Hong Kong's de facto central bank on Friday cut its policy base rate 0.25% to 5.00%, moving in lock-step with the decision on Thursday by the US Federal Reserve to cut its key rate by the same amount.
Unlike many other central banks, the Hong Kong Monetary Authority (HKMA) does not target inflation rates, but rather the foreign exchange rate of the Hong Kong dollar.
Although Hong Kong was ceded by the UK and became a special administrative region of mainland China in 1997, it retained its own currency and monetary authority.
The HKMA pegs the Hong Kong dollar to a range of 7.75 to 7.85 to the US dollar.
"Our financial and monetary markets have continued to operate in a smooth and orderly manner. Market liquidity condition has remained stable, and the Hong Kong dollar exchange rate stays steady," the HKMA said in a prepared statement accompanying the rate cut.

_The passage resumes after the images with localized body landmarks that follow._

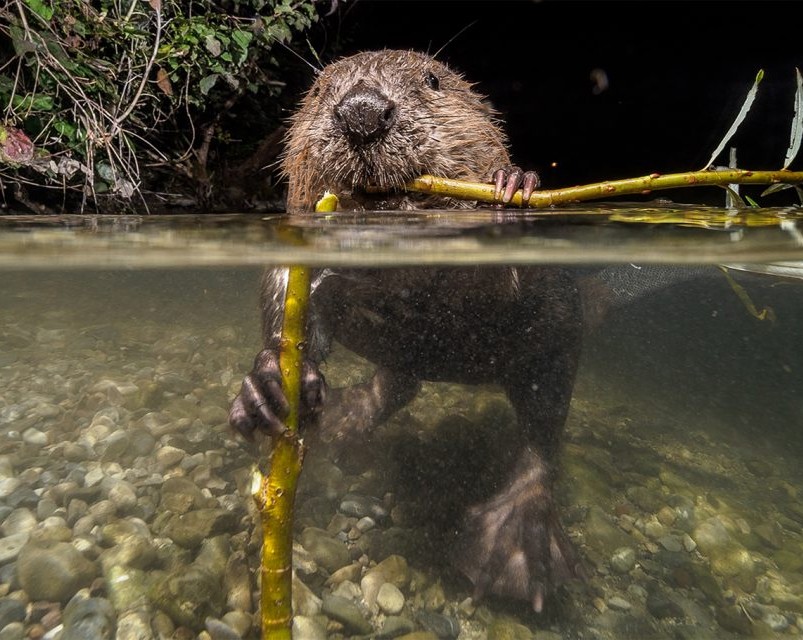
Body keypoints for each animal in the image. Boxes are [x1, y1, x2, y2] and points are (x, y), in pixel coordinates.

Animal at [229, 48, 580, 608]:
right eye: (321, 88)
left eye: (432, 80)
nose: (362, 114)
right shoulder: (298, 236)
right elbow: (288, 294)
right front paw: (266, 387)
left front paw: (511, 182)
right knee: (399, 383)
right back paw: (340, 419)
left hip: (556, 353)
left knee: (540, 435)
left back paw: (514, 548)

Interest rates may come down only slowly in the future, warned the HKMA. "The rate-cut cycle in the US is still at its initial stage. Interest rates might still remain at relatively high levels for some time. The public should carefully assess and continue to manage the interest rate risk when making property purchase, mortgage or other borrowing decisions," said the central bank.
Hong Kong's gross domestic product will expand by between 2.5% and 3.5% on year in 2024, according to a mid-August government estimate.